Selected passage:
┄┄┄┄┄┄
Non-Classical Search¶

These algorithms are designed for task environments other than finding the shortest path to a goal in a fully-observable, deterministic and discrete environment (that classical search assumes). It is also called local search. The path to the goal is not important. The aim is to find find the best state according to an objective function (optimization).

Properties: - Completeness: always find a goal if it exists - Optimality: always find the global minimum/maximum

Deterministic discrete environments¶

Steepest ascent hill climbing / greedy local search
- Choose the best successor
- Completeness: no
- Does not maintain a search tree in memory
- Can get stuck for: local maxima, ridges, plateaux (which may be a shoulder)
┄┄┄┄┄┄
What to produce: In one to three sentences, explain why the notes on non-classical search say the path to the goal does not matter for these algorithms. The entries have no role in this exercise.

Excerpted records:
┄┄┄┄┄┄
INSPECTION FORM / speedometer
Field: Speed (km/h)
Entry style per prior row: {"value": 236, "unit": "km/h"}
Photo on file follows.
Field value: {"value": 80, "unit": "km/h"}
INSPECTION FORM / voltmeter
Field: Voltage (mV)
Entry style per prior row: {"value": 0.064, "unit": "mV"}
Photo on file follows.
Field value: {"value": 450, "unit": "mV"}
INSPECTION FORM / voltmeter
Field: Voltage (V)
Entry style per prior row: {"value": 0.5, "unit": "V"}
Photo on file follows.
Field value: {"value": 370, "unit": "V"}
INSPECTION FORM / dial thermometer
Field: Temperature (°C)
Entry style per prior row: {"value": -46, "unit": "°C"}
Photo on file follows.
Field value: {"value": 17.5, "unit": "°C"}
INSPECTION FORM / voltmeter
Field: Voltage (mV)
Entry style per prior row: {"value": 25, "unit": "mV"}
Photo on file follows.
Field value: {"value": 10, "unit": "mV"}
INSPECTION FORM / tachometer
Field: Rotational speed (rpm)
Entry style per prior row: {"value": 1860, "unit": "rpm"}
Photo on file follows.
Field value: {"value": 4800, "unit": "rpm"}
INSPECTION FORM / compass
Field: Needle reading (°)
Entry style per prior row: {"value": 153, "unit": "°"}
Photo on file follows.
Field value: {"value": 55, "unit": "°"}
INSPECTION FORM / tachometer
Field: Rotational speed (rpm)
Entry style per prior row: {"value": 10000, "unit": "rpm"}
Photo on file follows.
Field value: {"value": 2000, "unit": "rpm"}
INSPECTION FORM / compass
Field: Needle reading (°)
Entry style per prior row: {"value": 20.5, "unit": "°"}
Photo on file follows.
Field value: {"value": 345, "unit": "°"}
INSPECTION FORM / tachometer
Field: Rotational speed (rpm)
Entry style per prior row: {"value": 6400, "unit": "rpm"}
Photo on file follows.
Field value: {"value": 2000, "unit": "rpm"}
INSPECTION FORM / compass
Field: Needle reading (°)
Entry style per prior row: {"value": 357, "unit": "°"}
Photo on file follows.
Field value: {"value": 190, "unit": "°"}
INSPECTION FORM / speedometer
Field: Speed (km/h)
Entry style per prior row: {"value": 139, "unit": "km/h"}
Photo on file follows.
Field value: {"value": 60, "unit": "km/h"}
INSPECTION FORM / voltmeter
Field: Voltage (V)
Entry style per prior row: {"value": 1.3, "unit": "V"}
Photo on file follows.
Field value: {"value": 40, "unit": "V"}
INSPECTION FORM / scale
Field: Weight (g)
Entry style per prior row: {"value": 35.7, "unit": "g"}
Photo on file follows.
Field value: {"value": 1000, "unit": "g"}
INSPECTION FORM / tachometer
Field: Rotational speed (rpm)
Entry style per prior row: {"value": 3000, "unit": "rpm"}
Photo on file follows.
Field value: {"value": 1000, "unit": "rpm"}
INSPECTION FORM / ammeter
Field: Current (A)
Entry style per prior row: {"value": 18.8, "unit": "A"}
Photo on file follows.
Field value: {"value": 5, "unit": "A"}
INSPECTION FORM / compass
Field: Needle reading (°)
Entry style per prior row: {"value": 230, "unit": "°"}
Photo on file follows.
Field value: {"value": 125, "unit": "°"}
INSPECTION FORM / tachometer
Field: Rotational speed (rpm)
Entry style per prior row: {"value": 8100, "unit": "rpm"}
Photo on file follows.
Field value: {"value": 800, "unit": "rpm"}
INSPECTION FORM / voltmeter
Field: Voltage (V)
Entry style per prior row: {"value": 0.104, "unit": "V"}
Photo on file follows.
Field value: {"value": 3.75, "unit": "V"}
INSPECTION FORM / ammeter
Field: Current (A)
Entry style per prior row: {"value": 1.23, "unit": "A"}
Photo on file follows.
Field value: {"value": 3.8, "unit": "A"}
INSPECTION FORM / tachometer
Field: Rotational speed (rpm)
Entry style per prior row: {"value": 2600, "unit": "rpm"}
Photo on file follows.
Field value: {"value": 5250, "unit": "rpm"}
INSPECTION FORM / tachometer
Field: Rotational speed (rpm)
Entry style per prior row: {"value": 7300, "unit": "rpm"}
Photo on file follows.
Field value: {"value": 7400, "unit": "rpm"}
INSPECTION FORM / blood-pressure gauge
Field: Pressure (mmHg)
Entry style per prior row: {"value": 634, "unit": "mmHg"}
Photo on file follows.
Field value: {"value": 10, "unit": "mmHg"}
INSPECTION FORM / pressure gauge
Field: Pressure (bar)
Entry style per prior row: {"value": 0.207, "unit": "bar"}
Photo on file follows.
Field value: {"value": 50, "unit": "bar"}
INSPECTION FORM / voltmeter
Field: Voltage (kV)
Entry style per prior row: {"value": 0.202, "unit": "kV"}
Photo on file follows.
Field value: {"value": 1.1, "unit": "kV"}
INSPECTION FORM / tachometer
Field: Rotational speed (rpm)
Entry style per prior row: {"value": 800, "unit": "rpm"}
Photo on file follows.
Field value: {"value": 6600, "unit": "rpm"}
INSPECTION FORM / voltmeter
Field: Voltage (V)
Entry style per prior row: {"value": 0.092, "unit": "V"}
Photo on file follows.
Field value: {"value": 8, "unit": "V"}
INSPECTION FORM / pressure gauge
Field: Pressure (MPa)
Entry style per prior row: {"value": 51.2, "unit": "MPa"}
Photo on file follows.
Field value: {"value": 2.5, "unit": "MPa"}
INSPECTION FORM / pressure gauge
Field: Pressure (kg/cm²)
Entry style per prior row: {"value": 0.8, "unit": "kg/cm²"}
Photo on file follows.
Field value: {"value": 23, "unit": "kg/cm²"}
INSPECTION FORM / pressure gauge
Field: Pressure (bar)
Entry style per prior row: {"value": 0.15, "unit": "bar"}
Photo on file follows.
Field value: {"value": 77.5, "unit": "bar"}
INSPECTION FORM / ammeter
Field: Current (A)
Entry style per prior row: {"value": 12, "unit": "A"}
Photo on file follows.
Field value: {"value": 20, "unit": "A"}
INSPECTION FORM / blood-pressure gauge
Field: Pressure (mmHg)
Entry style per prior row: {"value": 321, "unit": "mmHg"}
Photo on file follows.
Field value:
┄┄┄┄┄┄
Task response: The path is unimportant because these algorithms aim to find the best state according to an objective function, which makes the task one of optimization.